|Second Amendment Rewrite: A well funded NRA, being necessary to the job security of gutless Republicans and Democrats who believe in the right to massacre Americans, shall not be infringed.|
One day before a Massachusetts Institute of Technology police officer was gunned down by a suspect in the Boston Marathon bombings, forty-five U.S. Senators decided it was better to let Americans be murdered than to have gun purchasers suffer the inconvenience of a five-minute background check. And let us be clear: this was a vote of sheer cowardice, having nothing to do with their alleged Second Amendment convictions. [Senate Majority Leader Harry Reid (D-NV) also voted No, but for procedural reasons that will allow him to bring the amendment back up at a later date.]
As for those Second Amendment convictions, it is worth noting that forty-two of the senators who voted No have received campaign funding from the NRA. I know; shocking, isn't it?
A Shameful Day: Spitting on the Graves of Newtown Victims
|President Obama: The gun lobby and its allies willfully lied about the bill.|
The remainder of President Obama's statement from the above caption said, They claimed it would create some sort of Big Brother gun registry, even though the bill did the opposite.
The President went on to give a well-deserved smack-down to Sen. Rand Paul, who had insolently referred to the Newtown parents lobbying Capitol Hill as props: It's a dog and pony show, it's a parade, it's theatrics.
President Obama: I've heard folks say that having the families of victims lobby for this legislation was somehow misplaced–a 'prop,' somebody called it. Are they serious? Do they really think that thousands of families whose lives have been shattered by gun violence don't have a right to weigh in on this issue? Do they think their emotions, their loss is not relevant to this debate?
Two other amendments -- a ban on the sale of military-style weapons and a limit on the size of ammunition clips -- both failed.
To register your disgust with the spineless senators who voted No on the gun bill(s), tweet them!
Crackling and Cackling Static from NRA Lackeys
Fearful of further soiling their skid-marked Fruit of the Looms, the forty-five senators who voted against the amendment defied the will of ninety percent of Americans who want to reduce their chances of being killed or wounded by gun violence. Even seventy-five percent of card-carrying NRA members favor commonsense gun reform.
After Arkansas GOP state Rep. Nate Bell tweeted that Boston liberals spent the night cowering in their homes wishing they had an AR-15 with a hi-capacity magazine, Joseph Farah of
Frighteningly, the Boston Bombing suspects possessed what police called an arsenal of weapons, which included a M-4 carbine assault rifle, a weapon similar to those used by American forces in Afghanistan. Information to date suggests, but does not confirm, that these weapons were not obtained legally, as the younger brother was not old enough to obtain a gun permit and the elder brother was not on record as having a permit.

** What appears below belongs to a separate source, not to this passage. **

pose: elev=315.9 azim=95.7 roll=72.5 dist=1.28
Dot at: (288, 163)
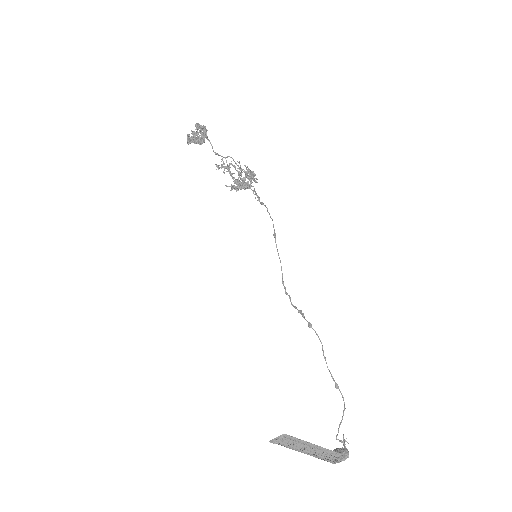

Appropriately named GOP Senator Jeff Flake obviously believes that under the First Amendment, he has the right to lie shamelessly to the relatives of shooting victims. He wrote to the mother of a gun violence victim that While we may not agree on every solution, strengthening background checks is something we agree on. He voted No. And when asked about his duplicity, he replied That's the beauty of a six-year term.
Reactions to the Vote that Defeated Gun Reform
Public reactions to the irresponsible, anti-American vote in the Senate can be seen in this excellent video: The Senate "decided to do nothing." We've had enough gun violence. "Vote them out." H/T to GottaLaff at The Political Carnival.
Editorial response from the media was brutal: cowardly ... cowed into submission ... more shameful and dysfunctional than we've known ... revealed more than a "do-nothing" body ... a sanctuary for too many cowards...
It is past time for sound reasoning and commonsense to rule the gun reform debate instead of special interests and the contrariness of the ten percent in our country who only care about hanging on to their right to have as many weapons available to them -- and to people who have no business with guns -- as possible.
At the Second Continental Congress in 1776, Dr. Lyman Hall arrived in Philadelphia as a representative from Georgia. At the direction of his constituents, he voted No on the proposal to fight for independence from England. However, he later changed his vote to Yes, saying to John Adams, I remembered something I'd once read, "that a representative owes the People not only his industry, but his judgment, and he betrays them if he sacrifices it to their opinion." Rather wryly, he then told Adams, It was written by Edmund Burke, a member of the British Parliament.
When it comes to judgment, integrity, and doing what is right for all Americans, we could learn some good lessons from people like Dr. Lyman Hall.